Author
Asst Prof Jerrold Soh
Organisation/Institution
Singapore Management University, School of Law
Country
SINGAPORE
Panel
Private Law
Title
Generative AI and Private Law Inquiry
Abstract
Lawyers, judges, and scholars are increasingly relying on generative artificial intelligence (genAI) systems, including large language models (LLMs), to assist with legal research, drafting, and analysis. This has prompted significant scholarly interest in how far LLMs technologically can, and normatively should, be used in the legal system. Less attention has been paid to the use of LLMs in legal studies. Specifically, how can and should genAI systems be incorporated into the very process of legal scholarship and academic research? In this paper, we examine how AI could support new methods for inquiry, using private law as a textbook field. Conceptualising LLMs as statistical legal observers, we explore how they can be harnessed to discover new insights about legal inquiry. To this end, our present project pursues three objectives. First, we present a framework for priming LLMs to adopt specified legal perspectives through prompt engineering and retrieval augmentation.
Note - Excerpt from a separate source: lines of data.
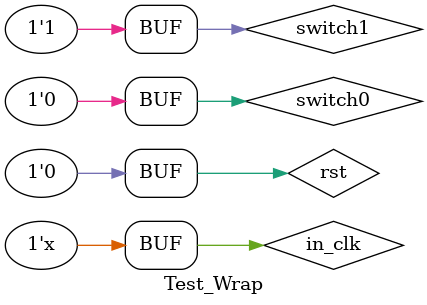
<source format=v>
`timescale 1ns / 1ps


module Test_Wrap();
reg in_clk,rst,switch0=0,switch1=1;
wire [3:0]led;
wire [7:0]counter;
wire clk_out;
Wrap_around_Led wrap(in_clk,rst,switch0,switch1,clk_out,counter,led);
initial
begin
rst=1;in_clk=0;
#10 rst=1;
#10 rst=0;
#10 rst=1;
#10 rst=0;
end

always
#1 in_clk=~in_clk;

endmodule
</source>
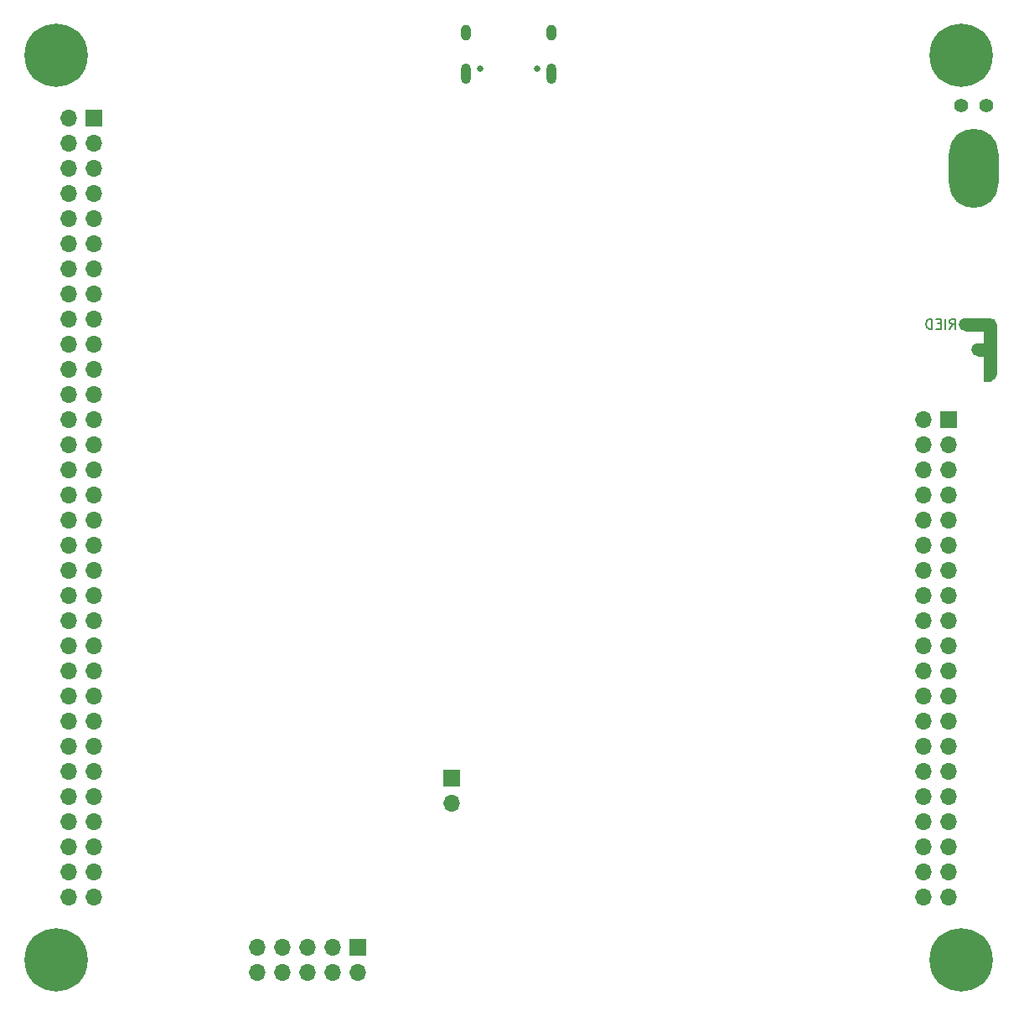
<source format=gbr>
%TF.GenerationSoftware,KiCad,Pcbnew,(6.0.5)*%
%TF.CreationDate,2022-08-30T11:56:48+01:00*%
%TF.ProjectId,STM32F405RGT6,53544d33-3246-4343-9035-524754362e6b,V22.08.0.1*%
%TF.SameCoordinates,Original*%
%TF.FileFunction,Soldermask,Bot*%
%TF.FilePolarity,Negative*%
%FSLAX46Y46*%
G04 Gerber Fmt 4.6, Leading zero omitted, Abs format (unit mm)*
G04 Created by KiCad (PCBNEW (6.0.5)) date 2022-08-30 11:56:48*
%MOMM*%
%LPD*%
G01*
G04 APERTURE LIST*
%ADD10C,0.150000*%
%ADD11C,0.635500*%
%ADD12C,0.001000*%
%ADD13O,5.000000X8.000000*%
%ADD14C,6.400000*%
%ADD15C,1.400000*%
%ADD16R,1.700000X1.700000*%
%ADD17O,1.700000X1.700000*%
%ADD18C,0.650000*%
%ADD19O,1.000000X1.600000*%
%ADD20O,1.000000X2.100000*%
G04 APERTURE END LIST*
D10*
%TO.C,REF\u002A\u002A*%
X132987726Y-66926380D02*
X133321059Y-66450190D01*
X133559154Y-66926380D02*
X133559154Y-65926380D01*
X133178202Y-65926380D01*
X133082964Y-65974000D01*
X133035345Y-66021619D01*
X132987726Y-66116857D01*
X132987726Y-66259714D01*
X133035345Y-66354952D01*
X133082964Y-66402571D01*
X133178202Y-66450190D01*
X133559154Y-66450190D01*
X132559154Y-66926380D02*
X132559154Y-65926380D01*
X132082964Y-66402571D02*
X131749630Y-66402571D01*
X131606773Y-66926380D02*
X132082964Y-66926380D01*
X132082964Y-65926380D01*
X131606773Y-65926380D01*
X131178202Y-66926380D02*
X131178202Y-65926380D01*
X130940107Y-65926380D01*
X130797250Y-65974000D01*
X130702011Y-66069238D01*
X130654392Y-66164476D01*
X130606773Y-66354952D01*
X130606773Y-66497809D01*
X130654392Y-66688285D01*
X130702011Y-66783523D01*
X130797250Y-66878761D01*
X130940107Y-66926380D01*
X131178202Y-66926380D01*
D11*
X134847500Y-66474000D02*
G75*
G03*
X134847500Y-66474000I-317750J0D01*
G01*
X136117500Y-69014000D02*
G75*
G03*
X136117500Y-69014000I-317750J0D01*
G01*
X137387500Y-66474000D02*
G75*
G03*
X137387500Y-66474000I-317750J0D01*
G01*
X137387500Y-71554000D02*
G75*
G03*
X137387500Y-71554000I-317750J0D01*
G01*
G36*
X137704750Y-66474000D02*
G01*
X137704750Y-71554000D01*
X137069750Y-72189000D01*
X136434750Y-72189000D01*
X136434750Y-69649000D01*
X135799750Y-69649000D01*
X135799750Y-68379000D01*
X136434750Y-68379000D01*
X136434750Y-67109000D01*
X134529750Y-67109000D01*
X134529750Y-65839000D01*
X137069750Y-65839000D01*
X137704750Y-66474000D01*
G37*
D12*
X137704750Y-66474000D02*
X137704750Y-71554000D01*
X137069750Y-72189000D01*
X136434750Y-72189000D01*
X136434750Y-69649000D01*
X135799750Y-69649000D01*
X135799750Y-68379000D01*
X136434750Y-68379000D01*
X136434750Y-67109000D01*
X134529750Y-67109000D01*
X134529750Y-65839000D01*
X137069750Y-65839000D01*
X137704750Y-66474000D01*
%TD*%
D13*
%TO.C,GND1*%
X135395000Y-50724000D03*
%TD*%
D14*
%TO.C,H1*%
X42685000Y-39294000D03*
%TD*%
%TO.C,H2*%
X42685000Y-130734000D03*
%TD*%
%TO.C,H3*%
X134125000Y-130734000D03*
%TD*%
%TO.C,H4*%
X134125000Y-39294000D03*
%TD*%
D15*
%TO.C,JP5*%
X134125000Y-44374000D03*
X136665000Y-44374000D03*
%TD*%
D16*
%TO.C,J3*%
X46495000Y-45644000D03*
D17*
X43955000Y-45644000D03*
X46495000Y-48184000D03*
X43955000Y-48184000D03*
X46495000Y-50724000D03*
X43955000Y-50724000D03*
X46495000Y-53264000D03*
X43955000Y-53264000D03*
X46495000Y-55804000D03*
X43955000Y-55804000D03*
X46495000Y-58344000D03*
X43955000Y-58344000D03*
X46495000Y-60884000D03*
X43955000Y-60884000D03*
X46495000Y-63424000D03*
X43955000Y-63424000D03*
X46495000Y-65964000D03*
X43955000Y-65964000D03*
X46495000Y-68504000D03*
X43955000Y-68504000D03*
X46495000Y-71044000D03*
X43955000Y-71044000D03*
X46495000Y-73584000D03*
X43955000Y-73584000D03*
X46495000Y-76124000D03*
X43955000Y-76124000D03*
X46495000Y-78664000D03*
X43955000Y-78664000D03*
X46495000Y-81204000D03*
X43955000Y-81204000D03*
X46495000Y-83744000D03*
X43955000Y-83744000D03*
X46495000Y-86284000D03*
X43955000Y-86284000D03*
X46495000Y-88824000D03*
X43955000Y-88824000D03*
X46495000Y-91364000D03*
X43955000Y-91364000D03*
X46495000Y-93904000D03*
X43955000Y-93904000D03*
X46495000Y-96444000D03*
X43955000Y-96444000D03*
X46495000Y-98984000D03*
X43955000Y-98984000D03*
X46495000Y-101524000D03*
X43955000Y-101524000D03*
X46495000Y-104064000D03*
X43955000Y-104064000D03*
X46495000Y-106604000D03*
X43955000Y-106604000D03*
X46495000Y-109144000D03*
X43955000Y-109144000D03*
X46495000Y-111684000D03*
X43955000Y-111684000D03*
X46495000Y-114224000D03*
X43955000Y-114224000D03*
X46495000Y-116764000D03*
X43955000Y-116764000D03*
X46495000Y-119304000D03*
X43955000Y-119304000D03*
X46495000Y-121844000D03*
X43955000Y-121844000D03*
X46495000Y-124384000D03*
X43955000Y-124384000D03*
%TD*%
D16*
%TO.C,J4*%
X132855000Y-76124000D03*
D17*
X130315000Y-76124000D03*
X132855000Y-78664000D03*
X130315000Y-78664000D03*
X132855000Y-81204000D03*
X130315000Y-81204000D03*
X132855000Y-83744000D03*
X130315000Y-83744000D03*
X132855000Y-86284000D03*
X130315000Y-86284000D03*
X132855000Y-88824000D03*
X130315000Y-88824000D03*
X132855000Y-91364000D03*
X130315000Y-91364000D03*
X132855000Y-93904000D03*
X130315000Y-93904000D03*
X132855000Y-96444000D03*
X130315000Y-96444000D03*
X132855000Y-98984000D03*
X130315000Y-98984000D03*
X132855000Y-101524000D03*
X130315000Y-101524000D03*
X132855000Y-104064000D03*
X130315000Y-104064000D03*
X132855000Y-106604000D03*
X130315000Y-106604000D03*
X132855000Y-109144000D03*
X130315000Y-109144000D03*
X132855000Y-111684000D03*
X130315000Y-111684000D03*
X132855000Y-114224000D03*
X130315000Y-114224000D03*
X132855000Y-116764000D03*
X130315000Y-116764000D03*
X132855000Y-119304000D03*
X130315000Y-119304000D03*
X132855000Y-121844000D03*
X130315000Y-121844000D03*
X132855000Y-124384000D03*
X130315000Y-124384000D03*
%TD*%
D16*
%TO.C,J1*%
X73160000Y-129459000D03*
D17*
X73160000Y-131999000D03*
X70620000Y-129459000D03*
X70620000Y-131999000D03*
X68080000Y-129459000D03*
X68080000Y-131999000D03*
X65540000Y-129459000D03*
X65540000Y-131999000D03*
X63000000Y-129459000D03*
X63000000Y-131999000D03*
%TD*%
D18*
%TO.C,J2*%
X85515000Y-40624000D03*
X91295000Y-40624000D03*
D19*
X92725000Y-36974000D03*
D20*
X84085000Y-41154000D03*
X92725000Y-41154000D03*
D19*
X84085000Y-36974000D03*
%TD*%
D16*
%TO.C,JP1*%
X82690000Y-112319000D03*
D17*
X82690000Y-114859000D03*
%TD*%
M02*

</source>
As an intuitive and demonstrative starting point, these perspectives are expressed in terms of jurisdiction, namely, the common law of Singapore and of Australia. Secondly, by asking differently primed LLMs to opine on the same legal question, we construct an apparatus for experimental comparative law and seek to demonstrate how it can supplement (not supplant) doctrinal comparative analysis. Specifically, we ask LLMs primed separately with Singapore law and Australian law to attempt a purpose-built hypothetical that exposes tort and contract issues. Thirdly, and more importantly for present purposes, we analyse what the ability of modern LLMs to rapidly construct legal answers from different perspectives could possibly tell us about the nature of private law inquiry.
Biography
Jerrold Soh is an Assistant Professor at Yong Pung How School of Law (YPHSL). He specialises in the relationship between law and artificial intelligence and is centrally interested in how the legal system may not only regulate, but also meaningfully use, artificial intelligence. To this end, he has published research on automated vehicle liability, attribution rules for AI systems, expressing laws as code, automated text classification for court judgments, causal legal text analytics, case law citation networks, and the state of legal innovation in the Asia Pacific region. He regularly speaks at conferences, roundtables, and executive education classes on these topics. At YPHSL, he teaches the law of torts as well as an elective on Law and Technology. He holds degrees in Law and Economics from NUS and an LLM from Harvard Law School.